For Europe, the stakes could scarcely be higher. The conflict has been “the dominant driver of Europe’s energy-price spike”, according to analysis within the Commission, and it remains “the main reason euro area inflation hit 3 per cent in April”. This energy-driven inflation prompted the European Central Bank’s shift toward raising rates on 11 June—a monetary tightening that, whilst necessary to anchor long-term expectations, will add pressure on households and businesses already squeezed by rising debt servicing costs.

The Commission’s AccelerateEU relief plan was conceived directly as a response to this energy-price shock. A durable reopening of the Strait of Hormuz would ease imported inflation, taking pressure off industry and households across the continent.

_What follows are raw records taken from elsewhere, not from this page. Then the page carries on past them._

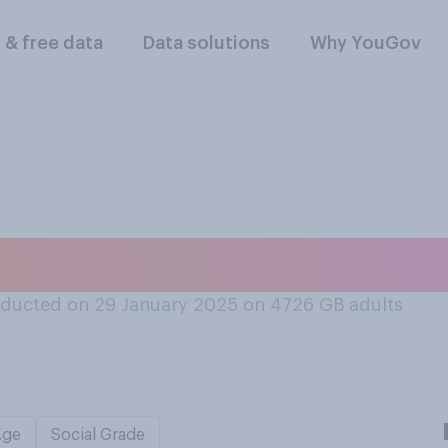
l & free data
Data solutions
Why YouGov
sed an AI chatbot l
ducted on 29 January 2025 on 4726
GB adults
Age
Social Grade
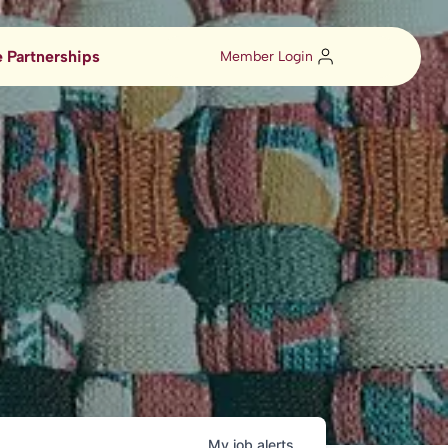
 Partnerships
Member Login
My
job
alerts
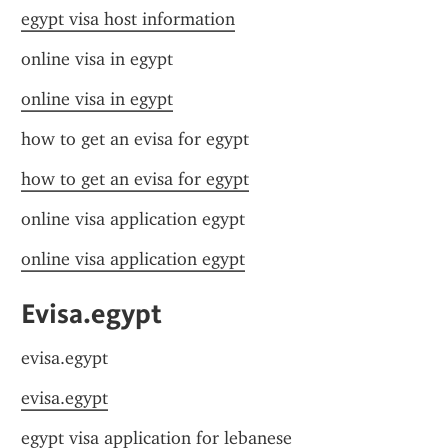
egypt visa host information
online visa in egypt
online visa in egypt
how to get an evisa for egypt
how to get an evisa for egypt
online visa application egypt
online visa application egypt
Evisa.egypt
evisa.egypt
evisa.egypt
egypt visa application for lebanese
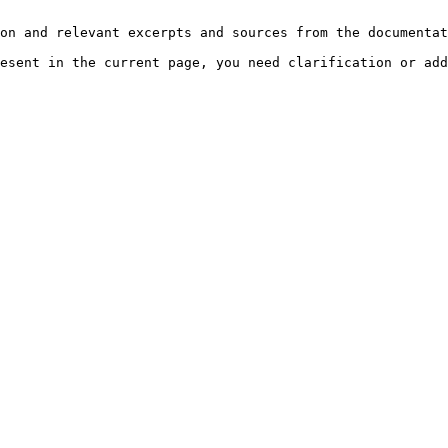
on and relevant excerpts and sources from the documentat
esent in the current page, you need clarification or add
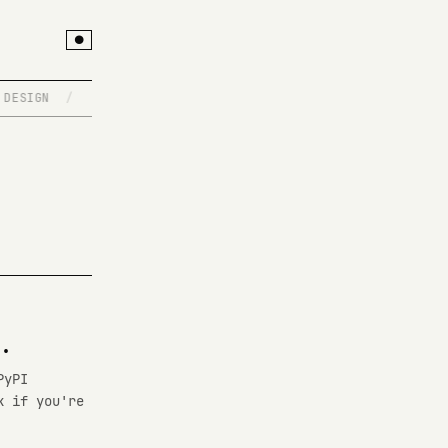
●
ESIGN
/
SIGNAL HUNTER
/
THE SPEC IS NEVER THE PRODUC
.
PyPI
k if you're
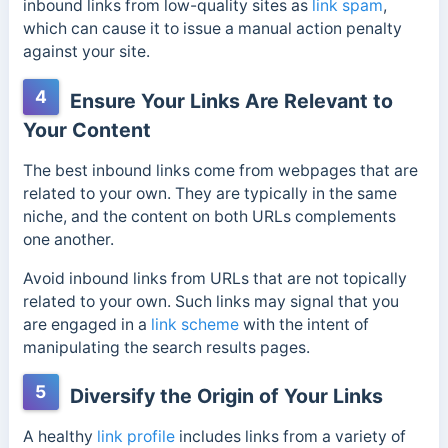
inbound links from low-quality sites as
link spam
,
which can cause it to issue a manual action penalty
against your site.
4
Ensure Your Links Are Relevant to
Your Content
The best inbound links come from webpages that are
related to your own. They are typically in the same
niche, and the content on both URLs complements
one another.
Avoid inbound links from URLs that are not topically
related to your own. Such links may signal that you
are engaged in a
link scheme
with the intent of
manipulating the search results pages.
5
Diversify the Origin of Your Links
A healthy
link profile
includes links from a variety of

Conversely, a diplomatic breakdown would deepen the squeeze, potentially forcing the ECB toward even sharper rate rises and further straining the fiscal relief programmes designed to cushion households from energy shocks.

Waiting for a Signature

As of 1 June, Europe remains in a state of suspended animation, awaiting both a presidential signature and the physical reality of demined shipping lanes. The month’s decline in crude prices reflects rational optimism about supply relief. But until the memorandum is signed and cargo genuinely begins moving through the strait once more, that optimism remains conditional. For European inflation watchers and central bankers, the narrow waterway in the Gulf remains the variable that matters most.